Chroniques vingt-et-unièmes — Toujours attendre — 13 mars 2023


 Toujours attendre


—  Encore une fuite découverte dans un réacteur nucléaire, à Penly, cette fois. Et là, c’est géant : ce n’est pas une microfissure mais une fissure de plus de deux centimètres !

—  Logique, répond Xavier à Sébastien.

—  Logique ? Tu trouves donc ça normal ?

Ils viennent de terminer l’apéritif et s’installent à table. Céline et Sébastien reçoivent leurs amis Émeline et Xavier. On a d’abord discuté de banalités, puis de la pluie qui s’incruste et va peut-être recharger légèrement les nappes phréatiques. C’est plat unique et un pot-au-feu – la spécialité de Céline – est servi. Xavier précise :

—  Ce n’est pas ce que j’ai dit. Le parc est vieillissant, il est de ce fait logique qu’il y ait ce genre d’incident. On ne s’en souvient plus très bien, mais ce qu’on a fait à partir de 1974 est incroyable. C’était le plan Messmer, on a construit une cinquantaine de réacteurs en dix ans, et après, plus rien, ou presque.
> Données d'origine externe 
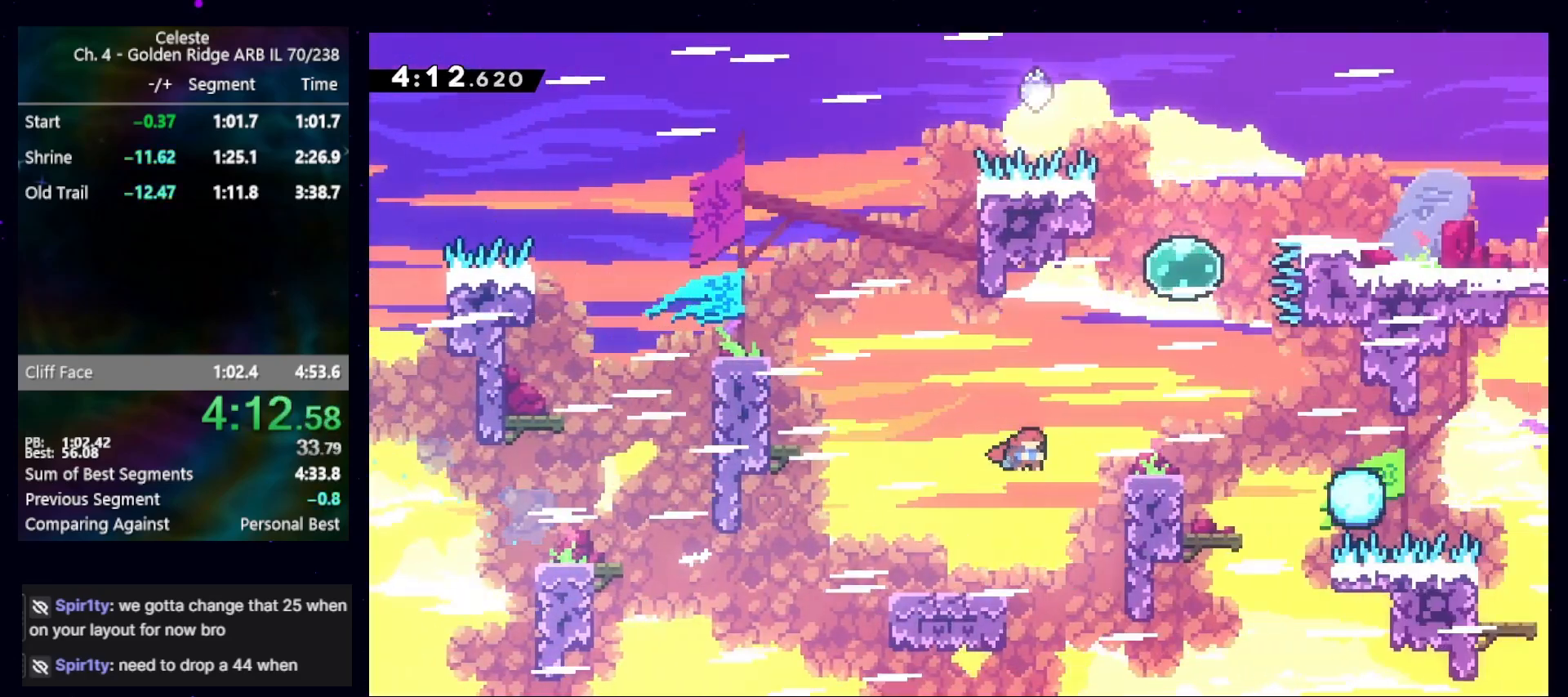
{"keys": ["dash", "left", "up"], "events": [[133, "down", "up"], [167, "dash", "down"], [167, "jump", "up"], [167, "right", "up"], [167, "up", "down"], [333, "dash", "up"], [400, "dash", "down"], [400, "left", "down"]]}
Certains évoquent un « programme Apollo à la française ». Quand on pense qu’aujourd’hui, on met plus de quinze ans pour un EPR !

—  On aurait donc dû tout à l’heure porter un toast à feu Messmer… sourit Sébastien.

—  Mais ce n’est pas trop tard, je vois que tu nous sers un excellent saint-estèphe ! Bref, les réacteurs actuels ont tous à peu près le même âge et ils tombent forcément en panne en même temps. CQFD ! Une saine gestion aurait consisté à en démanteler régulièrement et à en construire de nouveaux à la place. C’est comme si toutes les voitures en circulation avaient été fabriquées en une seule fois il y a longtemps. Elles tomberaient toutes en panne au même moment… Mais EDF n’y est pour rien dans l’arrêt des constructions, c’est la volonté politique qui n’était plus là, et on sait pourquoi… Et évidemment, on a perdu les compétences, et c’est ce qui explique les déboires des EPR…

—  Bon, tu n’es pas venu ici pour nous donner un cours sur le programme nucléaire, s’interpose Céline en attaquant son assiette, ce que chacun attendait.

—  Je répondais simplement à Sébastien… Hum, délicieux Céline…

—  Xavier a l’art de noyer le poisson, rétorque Sébastien.

—  Ce n’est pas du poisson, mais du pot-au-feu !

Émeline regarde tour à tour les deux amis :

—  Calmez-vous tous les deux. Moi j’aimerais qu’on parle d’autres choses, car de toute façon, vous ne serez pas d’accord.

—  De faits divers, peut-être ?

—  Je t’en prie Xavier… Tu penses que les femmes ne s’intéressent qu’aux faits divers ? C’est du machisme !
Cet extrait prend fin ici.